Segment Open
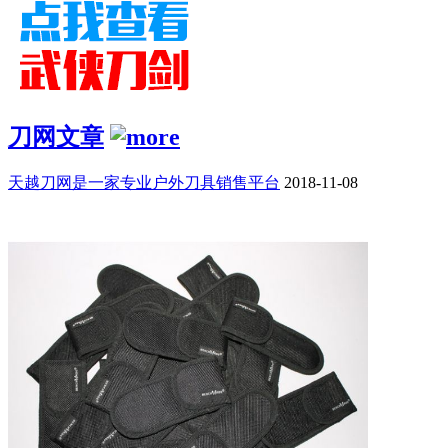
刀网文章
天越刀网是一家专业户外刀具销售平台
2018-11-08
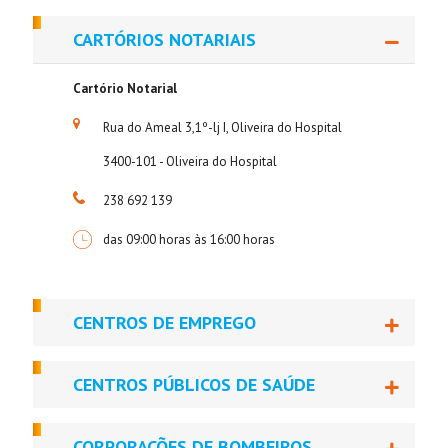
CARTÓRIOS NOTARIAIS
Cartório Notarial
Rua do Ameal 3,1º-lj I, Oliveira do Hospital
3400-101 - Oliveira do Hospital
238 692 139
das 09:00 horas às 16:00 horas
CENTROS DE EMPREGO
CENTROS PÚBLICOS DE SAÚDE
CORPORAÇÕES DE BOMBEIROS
Segment Closed
▶ _WRITTEN TASK_
Transcribe the records above verbatim. Do not carry over any picture.

▶ _RESPONSE AREA_
刀网文章
天越刀网是一家专业户外刀具销售平台
2018-11-08
CARTÓRIOS NOTARIAIS
Cartório Notarial
Rua do Ameal 3,1º-lj I, Oliveira do Hospital
3400-101 - Oliveira do Hospital
238 692 139
das 09:00 horas às 16:00 horas
CENTROS DE EMPREGO
CENTROS PÚBLICOS DE SAÚDE
CORPORAÇÕES DE BOMBEIROS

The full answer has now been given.